I don't think I can generally be thought of as "training", "coaching" or "teaching" people, though I might talk in a pedagogical register from time to time. It seems useful to deliver information in an educational way under certain circumstances ("you know lots of people lose their appetites when they have been through what you have") but I don't feel knowledgeable enough to be a teacher, and I reserve a special distaste for the portmanteau "psycho-educational". I don't think I specialise in helping people to "find themselves" or to "self-actualise". In America's hyper-speed therapy-marketplace I see people describe themselves as "self-actualization consultant" or "life coach". Life and the self are huge and baffling ideas. I wouldn't want to shy away from talking about them, but the quasi religious quality of "self-actualisation" (as though one had found a higher purpose) seems an unlikely fit for the sort of thing people generally manage to do simply in order to be less miserable (or be miserable in less self-destructive ways). However, like "healing" I would still be very happy if someone felt they had been "self-actualised" (see, it doesn't even seem to be a transitive verb-phrase) after meeting me.

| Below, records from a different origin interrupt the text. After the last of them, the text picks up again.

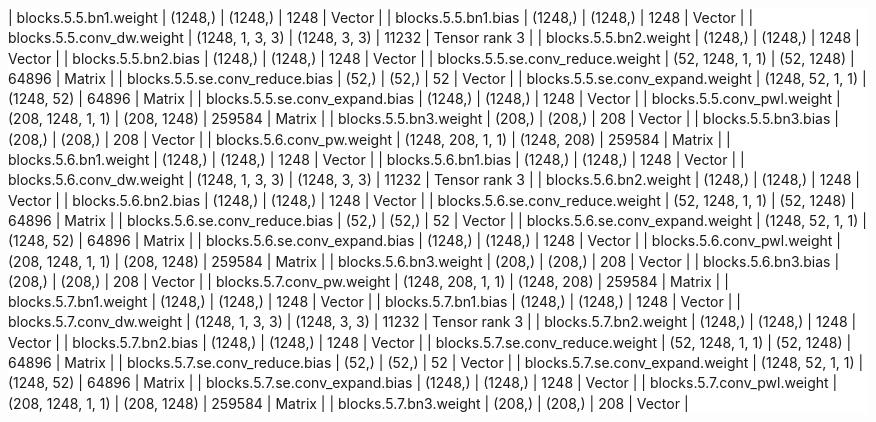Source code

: | blocks.5.5.bn1.weight | (1248,) | (1248,) | 1248 | Vector |
| blocks.5.5.bn1.bias | (1248,) | (1248,) | 1248 | Vector |
| blocks.5.5.conv_dw.weight | (1248, 1, 3, 3) | (1248, 3, 3) | 11232 | Tensor rank 3 |
| blocks.5.5.bn2.weight | (1248,) | (1248,) | 1248 | Vector |
| blocks.5.5.bn2.bias | (1248,) | (1248,) | 1248 | Vector |
| blocks.5.5.se.conv_reduce.weight | (52, 1248, 1, 1) | (52, 1248) | 64896 | Matrix |
| blocks.5.5.se.conv_reduce.bias | (52,) | (52,) | 52 | Vector |
| blocks.5.5.se.conv_expand.weight | (1248, 52, 1, 1) | (1248, 52) | 64896 | Matrix |
| blocks.5.5.se.conv_expand.bias | (1248,) | (1248,) | 1248 | Vector |
| blocks.5.5.conv_pwl.weight | (208, 1248, 1, 1) | (208, 1248) | 259584 | Matrix |
| blocks.5.5.bn3.weight | (208,) | (208,) | 208 | Vector |
| blocks.5.5.bn3.bias | (208,) | (208,) | 208 | Vector |
| blocks.5.6.conv_pw.weight | (1248, 208, 1, 1) | (1248, 208) | 259584 | Matrix |
| blocks.5.6.bn1.weight | (1248,) | (1248,) | 1248 | Vector |
| blocks.5.6.bn1.bias | (1248,) | (1248,) | 1248 | Vector |
| blocks.5.6.conv_dw.weight | (1248, 1, 3, 3) | (1248, 3, 3) | 11232 | Tensor rank 3 |
| blocks.5.6.bn2.weight | (1248,) | (1248,) | 1248 | Vector |
| blocks.5.6.bn2.bias | (1248,) | (1248,) | 1248 | Vector |
| blocks.5.6.se.conv_reduce.weight | (52, 1248, 1, 1) | (52, 1248) | 64896 | Matrix |
| blocks.5.6.se.conv_reduce.bias | (52,) | (52,) | 52 | Vector |
| blocks.5.6.se.conv_expand.weight | (1248, 52, 1, 1) | (1248, 52) | 64896 | Matrix |
| blocks.5.6.se.conv_expand.bias | (1248,) | (1248,) | 1248 | Vector |
| blocks.5.6.conv_pwl.weight | (208, 1248, 1, 1) | (208, 1248) | 259584 | Matrix |
| blocks.5.6.bn3.weight | (208,) | (208,) | 208 | Vector |
| blocks.5.6.bn3.bias | (208,) | (208,) | 208 | Vector |
| blocks.5.7.conv_pw.weight | (1248, 208, 1, 1) | (1248, 208) | 259584 | Matrix |
| blocks.5.7.bn1.weight | (1248,) | (1248,) | 1248 | Vector |
| blocks.5.7.bn1.bias | (1248,) | (1248,) | 1248 | Vector |
| blocks.5.7.conv_dw.weight | (1248, 1, 3, 3) | (1248, 3, 3) | 11232 | Tensor rank 3 |
| blocks.5.7.bn2.weight | (1248,) | (1248,) | 1248 | Vector |
| blocks.5.7.bn2.bias | (1248,) | (1248,) | 1248 | Vector |
| blocks.5.7.se.conv_reduce.weight | (52, 1248, 1, 1) | (52, 1248) | 64896 | Matrix |
| blocks.5.7.se.conv_reduce.bias | (52,) | (52,) | 52 | Vector |
| blocks.5.7.se.conv_expand.weight | (1248, 52, 1, 1) | (1248, 52) | 64896 | Matrix |
| blocks.5.7.se.conv_expand.bias | (1248,) | (1248,) | 1248 | Vector |
| blocks.5.7.conv_pwl.weight | (208, 1248, 1, 1) | (208, 1248) | 259584 | Matrix |
| blocks.5.7.bn3.weight | (208,) | (208,) | 208 | Vector |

With ever increasing numbers of descriptions rejected, I find myself left with only quite workaday verbs to talk about what I do. I certainly try to listen sympathetically, to reserve judgement, and to speak a little bit from time to time. This seems insufficient though. Those things aren't therapy, that's just what we call "having a conversation". Therapy is a conversation, but it isn't just a conversation. When I sit and listen and speak, I do so in a more structured way than I do when I'm not working. I try (if working with someone in a psychodynamic way) to point out things that seem interesting to me about what the other person has said and how they've said them. I hope that in so doing I will call to their attention things that inform us both about what they are avoiding, or find themselves unable to say. Other sorts of things I might notice (when working within the framework we call "CBT") are over-generalisations or abstract statements whose accuracy we can both agree may be contestable. We can never successfully put our lives entirely into words, and finding new ways to systematically describe them can thus be very helpful. I could list other helpful ways of talking, but it would detract from the purpose of the post, and I would never be able to be as comprehensive as I would like.

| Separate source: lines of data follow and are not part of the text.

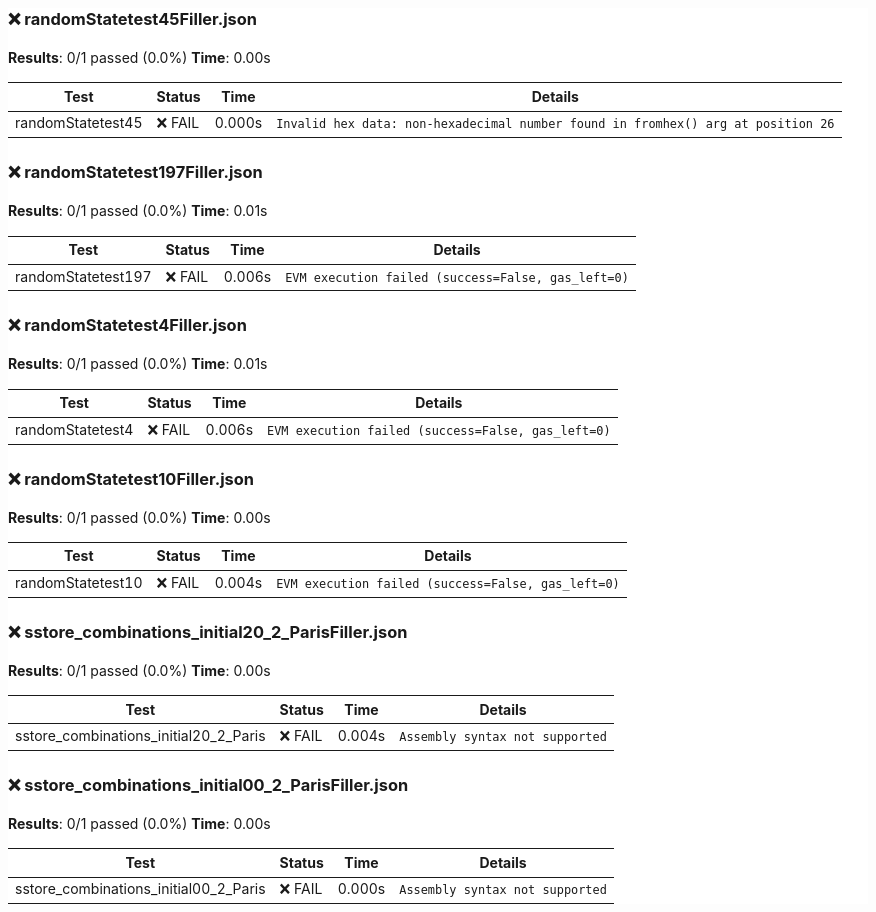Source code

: ### ❌ randomStatetest45Filler.json

**Results**: 0/1 passed (0.0%)
**Time**: 0.00s

| Test | Status | Time | Details |
|------|--------|------|----------|
| randomStatetest45 | ❌ FAIL | 0.000s | `Invalid hex data: non-hexadecimal number found in fromhex() arg at position 26` |

### ❌ randomStatetest197Filler.json

**Results**: 0/1 passed (0.0%)
**Time**: 0.01s

| Test | Status | Time | Details |
|------|--------|------|----------|
| randomStatetest197 | ❌ FAIL | 0.006s | `EVM execution failed (success=False, gas_left=0)` |

### ❌ randomStatetest4Filler.json

**Results**: 0/1 passed (0.0%)
**Time**: 0.01s

| Test | Status | Time | Details |
|------|--------|------|----------|
| randomStatetest4 | ❌ FAIL | 0.006s | `EVM execution failed (success=False, gas_left=0)` |

### ❌ randomStatetest10Filler.json

**Results**: 0/1 passed (0.0%)
**Time**: 0.00s

| Test | Status | Time | Details |
|------|--------|------|----------|
| randomStatetest10 | ❌ FAIL | 0.004s | `EVM execution failed (success=False, gas_left=0)` |

### ❌ sstore_combinations_initial20_2_ParisFiller.json

**Results**: 0/1 passed (0.0%)
**Time**: 0.00s

| Test | Status | Time | Details |
|------|--------|------|----------|
| sstore_combinations_initial20_2_Paris | ❌ FAIL | 0.004s | `Assembly syntax not supported` |

### ❌ sstore_combinations_initial00_2_ParisFiller.json

**Results**: 0/1 passed (0.0%)
**Time**: 0.00s

| Test | Status | Time | Details |
|------|--------|------|----------|
| sstore_combinations_initial00_2_Paris | ❌ FAIL | 0.000s | `Assembly syntax not supported` |
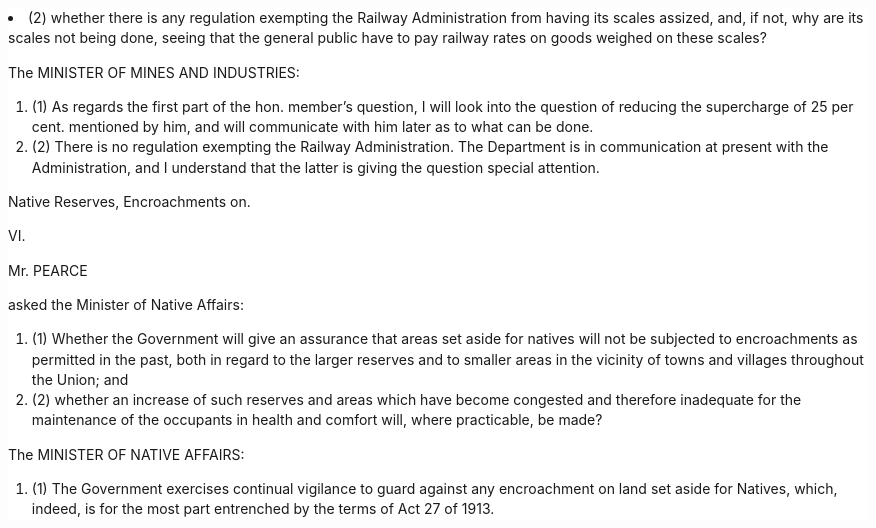 <li>(2) whether there is any regulation exempting the Railway Administration from having its scales assized, and, if not, why are its scales not being done, seeing that the general public have to pay railway rates on goods weighed on these scales?</li>

</ol>

</question>

<answer by="#minister_of_mines_and_industries" to="#ballantine">

<from>The MINISTER OF MINES AND INDUSTRIES:</from>

<ol>

<li>(1) As regards the first part of the hon. member&#x2019;s question, I will look into the question of reducing the supercharge of 25 per cent. mentioned by him, and will communicate with him later as to what can be done.</li>

<li>(2) There is no regulation exempting the Railway Administration. The Department is in communication at present with the Administration, and I understand that the latter is giving the question special attention.</li>

</ol>

</answer>

</oralStatements>

<oralStatements>

<heading>Native Reserves, Encroachments on.</heading>

<question by="#pearce" to="#minister_of_native_affairs">

<num>VI.</num>

<from>Mr. PEARCE</from>

<p>asked the Minister of Native Affairs:</p>

<ol>

<li>(1) Whether the Government will give an assurance that areas set aside for natives will not be subjected to encroachments as permitted in the past, both in regard to the larger reserves and to smaller areas in the vicinity of towns and villages throughout the Union; and</li>

<li>(2) whether an increase of such reserves and areas which have become congested and therefore inadequate for the maintenance of the occupants in health and comfort will, where practicable, be made?</li>

</ol>

</question>

<answer by="#minister_of_native_affairs" to="#pearce">

<from>The MINISTER OF NATIVE AFFAIRS:</from>

<ol>

<li>(1) The Government exercises continual vigilance to guard against any encroachment on land set aside for Natives, which, indeed, is for the most part entrenched by the terms of Act 27 of 1913.</li>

These different sorts of conversational style sound easy and organic here, but I can't claim to be undertaking them this smoothly in person. There are instructions about how best to make these kinds of comments effective. We practice them in a more or less structured way depending on whom we are working with and what we set out to achieve. They get gathered together into manuals and books about "technique". Different styles and combinations of them are labelled with the notorious Three-Letter-Acronyms (TLAs). This is a necessary way of trying to find out which sorts of conversation help more than others, and we need to bunch styles together to try and keep understanding what works, when and for whom. However words like "technique" and, even "therapy" itself, can easily distract from the reality of what is going on, giving it an undeserved and magical power.

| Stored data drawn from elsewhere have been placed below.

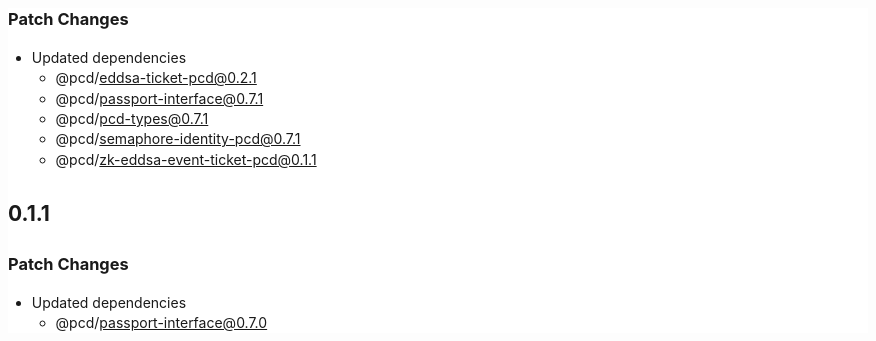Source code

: ### Patch Changes

- Updated dependencies
  - @pcd/eddsa-ticket-pcd@0.2.1
  - @pcd/passport-interface@0.7.1
  - @pcd/pcd-types@0.7.1
  - @pcd/semaphore-identity-pcd@0.7.1
  - @pcd/zk-eddsa-event-ticket-pcd@0.1.1

## 0.1.1

### Patch Changes

- Updated dependencies
  - @pcd/passport-interface@0.7.0
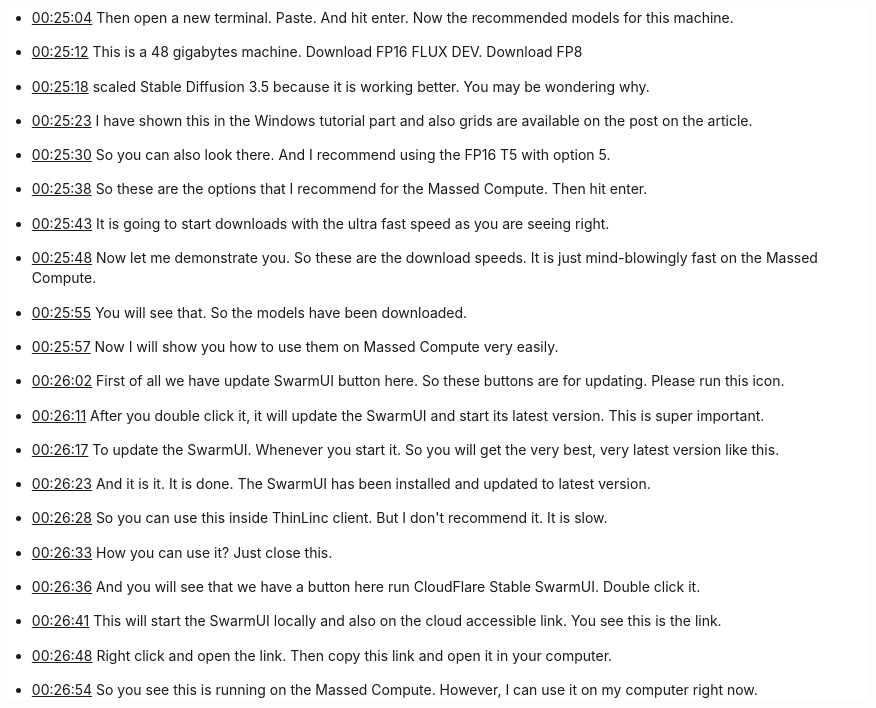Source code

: - [00:25:04](https://www.youtube.com/watch?v=-zOKhoO9a5s&t=1504) Then open a new terminal. Paste. And hit enter. Now the recommended models for this machine.

- [00:25:12](https://www.youtube.com/watch?v=-zOKhoO9a5s&t=1512) This is a 48 gigabytes machine. Download FP16 FLUX DEV. Download FP8

- [00:25:18](https://www.youtube.com/watch?v=-zOKhoO9a5s&t=1518) scaled Stable Diffusion 3.5 because it is working better. You may be wondering why.

- [00:25:23](https://www.youtube.com/watch?v=-zOKhoO9a5s&t=1523) I have shown this in the Windows tutorial part and also grids are available on the post on the article.

- [00:25:30](https://www.youtube.com/watch?v=-zOKhoO9a5s&t=1530) So you can also look there. And I recommend using the FP16 T5 with option 5.

- [00:25:38](https://www.youtube.com/watch?v=-zOKhoO9a5s&t=1538) So these are the options that I recommend for the Massed Compute. Then hit enter.

- [00:25:43](https://www.youtube.com/watch?v=-zOKhoO9a5s&t=1543) It is going to start downloads with the ultra fast speed as you are seeing right.

- [00:25:48](https://www.youtube.com/watch?v=-zOKhoO9a5s&t=1548) Now let me demonstrate you. So these are the download speeds. It is just mind-blowingly fast on the Massed Compute.

- [00:25:55](https://www.youtube.com/watch?v=-zOKhoO9a5s&t=1555) You will see that. So the models have been downloaded.

- [00:25:57](https://www.youtube.com/watch?v=-zOKhoO9a5s&t=1557) Now I will show you how to use them on Massed Compute very easily.

- [00:26:02](https://www.youtube.com/watch?v=-zOKhoO9a5s&t=1562) First of all we have update SwarmUI button here. So these buttons are for updating. Please run this icon.

- [00:26:11](https://www.youtube.com/watch?v=-zOKhoO9a5s&t=1571) After you double click it, it will update the SwarmUI and start its latest version. This is super important.

- [00:26:17](https://www.youtube.com/watch?v=-zOKhoO9a5s&t=1577) To update the SwarmUI. Whenever you start it. So you will get the very best, very latest version like this.

- [00:26:23](https://www.youtube.com/watch?v=-zOKhoO9a5s&t=1583) And it is it. It is done. The SwarmUI has been installed and updated to latest version.

- [00:26:28](https://www.youtube.com/watch?v=-zOKhoO9a5s&t=1588) So you can use this inside ThinLinc client. But I don't recommend it. It is slow.

- [00:26:33](https://www.youtube.com/watch?v=-zOKhoO9a5s&t=1593) How you can use it? Just close this.

- [00:26:36](https://www.youtube.com/watch?v=-zOKhoO9a5s&t=1596) And you will see that we have a button here run CloudFlare Stable SwarmUI. Double click it.

- [00:26:41](https://www.youtube.com/watch?v=-zOKhoO9a5s&t=1601) This will start the SwarmUI locally and also on the cloud accessible link. You see this is the link.

- [00:26:48](https://www.youtube.com/watch?v=-zOKhoO9a5s&t=1608) Right click and open the link. Then copy this link and open it in your computer.

- [00:26:54](https://www.youtube.com/watch?v=-zOKhoO9a5s&t=1614) So you see this is running on the Massed Compute. However, I can use it on my computer right now.
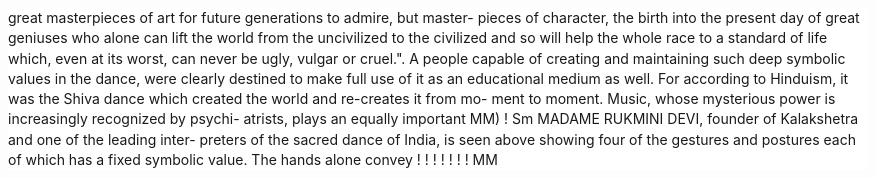 great masterpieces of art for future
generations to admire, but master-
pieces of character, the birth into
the present day of great geniuses
who alone can lift the world from
the uncivilized to the civilized and
so will help the whole race to a
standard of life which, even at its
worst, can never be ugly, vulgar or
cruel.".
A people capable of creating and
maintaining such deep symbolic
values in the dance, were clearly
destined to make full use of
it as an educational medium as well.
For according to Hinduism, it was
the Shiva dance which created the
world and re-creates it from mo-
ment to moment.
Music, whose mysterious power is
increasingly recognized by psychi-
atrists, plays an equally important
MM) ! Sm
MADAME RUKMINI DEVI, founder of Kalakshetra and one of the leading inter-
preters of the sacred dance of India, is seen above showing four of the gestures
and postures each of which has a fixed symbolic value. The hands alone convey
! ! ! ! ! ! ! MM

Whenever we say that we are "delivering therapy" we are always talking about two (or more) people having a conversation in a room. We hope the conversation will be helpful, and there are ways of talking that have been shown to be more helpful than others. If they get bottled and marketed as "cures", conversations can acquire a mysterious sense of magic, which may be unwarranted. It is better to remind ourselves that we can only ever be people who talk sensitively and intelligently with others. This is not to deny conversations their power; they can be very helpful indeed, but our claims for them should not strain the limits of credibility. Conversations can even be unhelpful too, perhaps devastating. You don't need to have had one with a therapist to know that.